O que o senhor sugeriria no caso brasileiro na relação entre vítimas e a mídia?

Importante é ter um diálogo construtivo com a mídia. Em nosso caso, foi o que fizemos no decorrer dos meses. Junto com os meios de comunicação, combinamos determinadas regras de comportamento que foram empregadas no primeiro aniversário dos acontecimentos de Winnenden e aceitas por quase todos os veículos.

Quais medidas terapêuticas foram oferecidas na época e quais são oferecidas hoje em dia para essas pessoas?

Sobre essas medidas, o importante é que sejam voluntárias. As pessoas só são acompanhadas se desejarem. Em um primeiro momento, muitos procuram superar sozinhos a experiência. Então, sempre estivemos à disposição, mas se os atingidos não queriam, esse desejo foi respeitado. Importante é que as ações sejam orientadas segundo as suas necessidades e não segundo as nossas.

Na época, destacamos psicólogos responsáveis para cada uma das turmas atingidas, conversamos com os pais e organizamos reuniões para esclarecer sobre possíveis consequências psicológicas posteriores. Algumas pessoas que não conseguiram superar psiquicamente o ocorrido foram posteriormente encaminhadas a centros de terapia.

Até hoje, há ainda alguns poucos pacientes em terapia. Por outro lado, em Winnenden, o acontecido continua sendo discutido, ainda informamos as pessoas.
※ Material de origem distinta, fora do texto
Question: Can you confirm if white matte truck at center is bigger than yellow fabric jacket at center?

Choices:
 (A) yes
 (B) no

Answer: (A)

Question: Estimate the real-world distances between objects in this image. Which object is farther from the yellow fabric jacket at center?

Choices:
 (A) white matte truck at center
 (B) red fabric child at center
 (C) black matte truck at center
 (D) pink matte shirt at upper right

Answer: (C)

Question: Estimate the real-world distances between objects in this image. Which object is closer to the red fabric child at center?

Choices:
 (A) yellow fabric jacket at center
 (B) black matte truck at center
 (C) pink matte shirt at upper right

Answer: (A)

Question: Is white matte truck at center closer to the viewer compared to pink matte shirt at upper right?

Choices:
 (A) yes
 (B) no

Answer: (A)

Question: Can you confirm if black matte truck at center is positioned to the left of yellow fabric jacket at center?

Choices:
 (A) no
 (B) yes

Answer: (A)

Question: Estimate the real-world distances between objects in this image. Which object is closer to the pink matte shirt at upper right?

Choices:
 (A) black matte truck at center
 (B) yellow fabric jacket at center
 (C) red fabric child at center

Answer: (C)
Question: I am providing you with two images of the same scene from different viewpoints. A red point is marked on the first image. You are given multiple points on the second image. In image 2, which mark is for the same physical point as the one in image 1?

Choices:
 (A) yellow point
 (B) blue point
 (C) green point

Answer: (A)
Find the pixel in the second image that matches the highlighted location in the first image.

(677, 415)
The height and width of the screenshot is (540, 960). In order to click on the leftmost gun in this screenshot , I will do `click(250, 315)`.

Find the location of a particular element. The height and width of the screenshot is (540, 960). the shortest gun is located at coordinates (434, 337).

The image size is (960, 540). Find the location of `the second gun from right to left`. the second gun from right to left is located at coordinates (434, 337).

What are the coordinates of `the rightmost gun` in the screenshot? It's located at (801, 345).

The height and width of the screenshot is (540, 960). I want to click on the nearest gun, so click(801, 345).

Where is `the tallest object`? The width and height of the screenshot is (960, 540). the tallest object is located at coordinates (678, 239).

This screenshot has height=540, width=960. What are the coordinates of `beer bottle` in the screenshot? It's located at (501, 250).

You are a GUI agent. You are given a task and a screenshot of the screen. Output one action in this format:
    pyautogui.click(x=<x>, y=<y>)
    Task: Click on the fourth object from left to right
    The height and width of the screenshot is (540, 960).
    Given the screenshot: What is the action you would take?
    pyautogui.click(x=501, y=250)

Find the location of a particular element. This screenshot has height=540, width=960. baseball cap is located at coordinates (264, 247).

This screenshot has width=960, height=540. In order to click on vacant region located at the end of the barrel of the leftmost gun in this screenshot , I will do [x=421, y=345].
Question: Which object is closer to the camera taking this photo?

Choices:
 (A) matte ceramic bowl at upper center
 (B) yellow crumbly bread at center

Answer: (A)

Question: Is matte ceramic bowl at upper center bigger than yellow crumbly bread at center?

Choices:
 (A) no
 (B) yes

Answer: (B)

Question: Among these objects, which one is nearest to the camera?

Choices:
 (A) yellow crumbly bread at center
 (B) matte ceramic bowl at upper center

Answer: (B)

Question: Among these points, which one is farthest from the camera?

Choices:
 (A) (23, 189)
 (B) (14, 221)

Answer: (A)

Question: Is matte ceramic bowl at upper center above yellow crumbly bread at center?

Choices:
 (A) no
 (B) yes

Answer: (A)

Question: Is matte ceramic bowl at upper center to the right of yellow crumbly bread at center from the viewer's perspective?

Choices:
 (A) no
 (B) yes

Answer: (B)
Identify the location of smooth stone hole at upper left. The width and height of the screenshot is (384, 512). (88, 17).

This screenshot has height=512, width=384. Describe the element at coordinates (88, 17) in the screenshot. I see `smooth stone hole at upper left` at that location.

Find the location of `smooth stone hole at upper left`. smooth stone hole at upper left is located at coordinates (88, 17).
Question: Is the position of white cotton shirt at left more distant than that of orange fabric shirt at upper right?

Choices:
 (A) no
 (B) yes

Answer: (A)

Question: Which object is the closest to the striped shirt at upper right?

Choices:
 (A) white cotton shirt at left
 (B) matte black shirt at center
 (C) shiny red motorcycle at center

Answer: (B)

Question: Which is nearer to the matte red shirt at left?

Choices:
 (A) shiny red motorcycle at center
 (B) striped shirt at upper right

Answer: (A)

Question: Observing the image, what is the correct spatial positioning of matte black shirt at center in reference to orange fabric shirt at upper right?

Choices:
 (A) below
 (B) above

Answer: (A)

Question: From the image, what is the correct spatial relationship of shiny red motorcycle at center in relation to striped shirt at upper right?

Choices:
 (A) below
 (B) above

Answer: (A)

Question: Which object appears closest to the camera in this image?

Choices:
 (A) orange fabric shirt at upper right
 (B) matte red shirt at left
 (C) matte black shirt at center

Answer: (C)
Ele ainda faz parte do cotidiano, dentro da escola sobretudo. Então sempre conversamos sobre o tema. E, claro, acontecimentos como esse no Brasil também contribuem para que sejam lembradas as próprias feridas daquele 11 de março de 2009.

Que medidas seriam importantes para evitar que tal tragédia se repita no Brasil?

Os motivos dos causadores dessas tragédias são muito diversos. É muito difícil fazer prognósticos. Mas se um crime desses ocorreu uma vez, a probabilidade de que alguém tente imitar o ocorrido é grande. O acontecido no Brasil foi o primeiro incidente do tipo no país. E, infelizmente, é grande a probabilidade que alguém, agora, tente repetir esse crime no Brasil. Tentar antever um ato como esse é fundamental. E isso só pode ser feito se houver um elevado número de assistentes sociais e psicólogos atuando no sistema escolar para tratar do problema.